BRASÍLIA – A proposta de concentrar a inspeção industrial e sanitária de produtos de origem animal na esfera federal, contida na Medida Provisória 653, gerou reação contrária de parlamentares nesta quarta-feira. Eles alertaram que a proposta favorece grandes grupos de frigoríficos, como o JBS, em detrimento dos pequenos.
Para ser aprovada, a MP precisa do sinal verde de uma comissão especial e dos plenários da Câmara e do Senado até o dia 8 de dezembro, data em que perderá a validade.
Em reunião da comissão criada para discutir a medida, os deputados advertiram que, se aprovada a MP, os pequenos e médios frigoríficos, que hoje são submetidos a fiscalizações estaduais ou municipais, não terão condições de atender aos critérios de inspeção federal. O relatório final da MP, do deputado Manoel Junior (PMDB-PB), prevê a extinção dos serviços de inspeção de Estados e municípios.
O texto original da MP encaminhado pelo Executivo ao Congresso Nacional trata de alterações no modelo de fiscalização de farmácias. Mas, na última quinta-feira, a pedido do Ministério da Agricultura, foi alterado pelo relator, como antecipou o Valor.
O deputado Ivan Valente (PSOL-SP) chamou a tentativa de federalizar a inspeção animal no Brasil de “jabuti”, termo usado no jargão parlamentar para se referir a matérias estranhas ao conteúdo principal da proposta de lei. Para ele, trata-se de ação do grupo JBS, empresa que lidera o mercado mundial de processamento de proteína animal e que também liderou as doações a campanhas eleitorais em 2014.
“Quando ‘jabuti’ sobe à árvore é enchente ou alguém colocou lá por algum interesse maior. Vamos falar o português correto, isso vai atender aos interesses da Friboi, que financiou [a campanha eleitoral de] 82 deputados”, afirmou Valente.
Já o deputado Moreira Mendes (PSD-RO), integrante da bancada ruralista, defendeu que a MP trate apenas de fiscalização a farmácias, como proposto inicialmente pelo Executivo.
“ [Inspeção animal] Não tem nada a ver com o conteúdo desta medida provisória, é um corpo estranho e vai inviabilizar os pequenos frigoríficos do país, que são licenciados pela fiscalização sanitária estadual ou municipal”, disse Mendes. “O Ministério da Agricultura não tem estrutura para suportar uma fiscalização desse porte, controlar todo o país.”

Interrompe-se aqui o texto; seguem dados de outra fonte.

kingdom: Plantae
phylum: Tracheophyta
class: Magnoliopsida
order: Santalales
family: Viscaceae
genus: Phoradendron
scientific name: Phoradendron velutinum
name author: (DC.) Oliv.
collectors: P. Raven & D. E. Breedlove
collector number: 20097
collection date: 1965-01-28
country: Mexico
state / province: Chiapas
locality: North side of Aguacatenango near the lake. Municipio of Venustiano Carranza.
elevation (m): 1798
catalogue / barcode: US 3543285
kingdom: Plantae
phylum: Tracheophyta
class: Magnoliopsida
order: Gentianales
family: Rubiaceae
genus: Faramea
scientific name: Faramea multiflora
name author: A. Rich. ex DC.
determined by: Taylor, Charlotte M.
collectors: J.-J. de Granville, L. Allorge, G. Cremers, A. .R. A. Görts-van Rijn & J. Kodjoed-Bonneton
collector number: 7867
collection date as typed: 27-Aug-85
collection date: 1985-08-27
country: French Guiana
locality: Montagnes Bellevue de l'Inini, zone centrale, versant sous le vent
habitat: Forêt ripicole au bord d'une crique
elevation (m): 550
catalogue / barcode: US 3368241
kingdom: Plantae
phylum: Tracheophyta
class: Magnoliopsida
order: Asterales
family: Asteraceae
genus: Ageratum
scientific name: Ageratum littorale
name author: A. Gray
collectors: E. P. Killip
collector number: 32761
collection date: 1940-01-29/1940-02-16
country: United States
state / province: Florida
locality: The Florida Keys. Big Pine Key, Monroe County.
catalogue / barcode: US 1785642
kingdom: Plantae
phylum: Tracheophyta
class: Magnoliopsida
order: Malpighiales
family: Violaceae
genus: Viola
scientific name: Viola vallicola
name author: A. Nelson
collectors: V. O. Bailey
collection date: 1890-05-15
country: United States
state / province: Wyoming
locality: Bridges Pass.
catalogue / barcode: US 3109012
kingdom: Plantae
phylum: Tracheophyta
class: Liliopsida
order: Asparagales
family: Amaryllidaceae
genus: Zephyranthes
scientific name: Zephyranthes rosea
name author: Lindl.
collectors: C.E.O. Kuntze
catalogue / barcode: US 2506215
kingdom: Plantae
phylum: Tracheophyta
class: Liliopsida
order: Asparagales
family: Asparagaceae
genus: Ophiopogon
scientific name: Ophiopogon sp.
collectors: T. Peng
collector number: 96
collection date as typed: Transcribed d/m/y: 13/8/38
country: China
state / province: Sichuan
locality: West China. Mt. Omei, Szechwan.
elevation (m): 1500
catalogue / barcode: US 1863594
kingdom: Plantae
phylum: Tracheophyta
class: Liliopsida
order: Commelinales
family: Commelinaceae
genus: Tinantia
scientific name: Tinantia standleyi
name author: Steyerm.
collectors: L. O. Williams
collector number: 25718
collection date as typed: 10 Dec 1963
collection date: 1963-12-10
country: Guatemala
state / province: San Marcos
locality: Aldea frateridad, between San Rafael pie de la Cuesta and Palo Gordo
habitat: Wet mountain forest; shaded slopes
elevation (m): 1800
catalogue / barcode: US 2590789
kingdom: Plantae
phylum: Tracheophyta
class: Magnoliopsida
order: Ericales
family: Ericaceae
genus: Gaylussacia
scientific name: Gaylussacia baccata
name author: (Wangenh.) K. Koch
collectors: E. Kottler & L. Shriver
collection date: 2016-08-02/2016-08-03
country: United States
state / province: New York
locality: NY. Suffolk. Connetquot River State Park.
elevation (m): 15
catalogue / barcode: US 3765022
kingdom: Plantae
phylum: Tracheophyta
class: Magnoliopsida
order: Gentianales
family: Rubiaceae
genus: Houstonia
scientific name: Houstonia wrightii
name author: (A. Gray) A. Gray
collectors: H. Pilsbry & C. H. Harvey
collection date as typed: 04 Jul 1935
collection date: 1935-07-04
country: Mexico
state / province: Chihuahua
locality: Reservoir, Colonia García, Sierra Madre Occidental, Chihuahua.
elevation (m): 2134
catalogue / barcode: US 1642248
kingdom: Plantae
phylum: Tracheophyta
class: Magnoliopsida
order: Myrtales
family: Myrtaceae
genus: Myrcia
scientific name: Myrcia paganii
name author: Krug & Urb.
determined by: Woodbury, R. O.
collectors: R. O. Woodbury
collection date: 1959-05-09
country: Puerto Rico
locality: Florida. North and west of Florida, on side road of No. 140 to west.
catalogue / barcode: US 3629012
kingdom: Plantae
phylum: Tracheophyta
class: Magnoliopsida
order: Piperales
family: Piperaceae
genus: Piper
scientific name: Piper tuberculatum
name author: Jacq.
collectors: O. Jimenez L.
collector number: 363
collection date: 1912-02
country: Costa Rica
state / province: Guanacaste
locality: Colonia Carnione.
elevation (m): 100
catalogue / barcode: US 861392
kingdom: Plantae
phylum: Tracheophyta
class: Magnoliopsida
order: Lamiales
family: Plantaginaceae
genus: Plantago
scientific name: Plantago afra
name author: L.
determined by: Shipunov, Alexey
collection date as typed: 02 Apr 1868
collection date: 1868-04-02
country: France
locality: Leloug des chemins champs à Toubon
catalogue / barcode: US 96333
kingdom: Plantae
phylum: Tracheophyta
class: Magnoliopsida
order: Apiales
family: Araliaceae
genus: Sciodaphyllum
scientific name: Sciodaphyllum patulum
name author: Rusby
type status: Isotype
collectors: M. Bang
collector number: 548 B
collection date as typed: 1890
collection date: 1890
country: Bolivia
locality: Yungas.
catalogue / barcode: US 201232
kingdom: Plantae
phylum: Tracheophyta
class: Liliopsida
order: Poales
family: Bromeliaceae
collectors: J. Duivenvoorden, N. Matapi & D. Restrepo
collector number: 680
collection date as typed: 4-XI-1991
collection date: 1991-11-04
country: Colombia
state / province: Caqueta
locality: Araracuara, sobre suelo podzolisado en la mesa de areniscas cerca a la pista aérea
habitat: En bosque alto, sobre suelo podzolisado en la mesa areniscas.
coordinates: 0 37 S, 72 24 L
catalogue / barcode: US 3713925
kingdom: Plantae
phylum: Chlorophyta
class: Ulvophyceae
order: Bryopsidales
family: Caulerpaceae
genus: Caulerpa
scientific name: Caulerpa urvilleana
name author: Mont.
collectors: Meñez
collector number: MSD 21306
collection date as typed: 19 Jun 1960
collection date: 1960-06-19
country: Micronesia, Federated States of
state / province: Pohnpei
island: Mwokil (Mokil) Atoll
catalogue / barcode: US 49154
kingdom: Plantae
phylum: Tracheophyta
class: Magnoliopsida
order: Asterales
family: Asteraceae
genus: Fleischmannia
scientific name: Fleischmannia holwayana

Mendes ainda advertiu que, se a Medida Provisória for aprovada a favor da federalização da inspeção animal, “certamente será derrubada no plenário da Câmara, inclusive com o esforço do meu partido”.
Especialistas ouvidos pela reportagem concordam em dizer que se aprovada a proposta, a inspeção de estabelecimentos que produzem carne e lácteos, por exemplo, passará a ser realizada exclusivamente pelos fiscais agropecuários federais do Ministério da Agricultura. E serão extintos os órgãos de defesa agropecuária estaduais e municipais.
O deputado Manoel Junior assegurou que manterá os trechos que propõem a federalização da inspeção animal e disse que inseriu os artigos na MP a pedido do ministro da Agricultura, Neri Geller.
“Esse texto, antes de se colocar na medida provisória, foi observado pelo próprio Ministério da Agricultura. Não é de interesse pessoal meu, até porque nunca tive essa felicidade ou infelicidade de receber ajuda ou contribuição da Friboi”, retrucou o deputado em resposta a Ivan Valente.
Procurada, a JBS não quis se pronunciar a respeito das manifestações dos deputados nem quanto ao conteúdo da MP.
O Valor apurou que, apesar de o ministro ser favorável à mudança na Lei, o Departamento de Inspeção de Produtos de Origem Animal (Dipoa), instância do próprio ministério, assinou parecer técnico contrário à MP. Ontem à noite, em reunião na Casa Civil para discutir o tema, o secretário executivo do Mapa, José Gerardo Fontelles, também se posicionou contra.
“Essa medida não tem o menor sentido. Se nós estamos querendo descentralizar o sistema de inspeção nacional não tem porque federalizar tudo de novo como foi feito nos anos 70 [1970]”, revelou um técnico da Pasta, que preferiu não se identificar.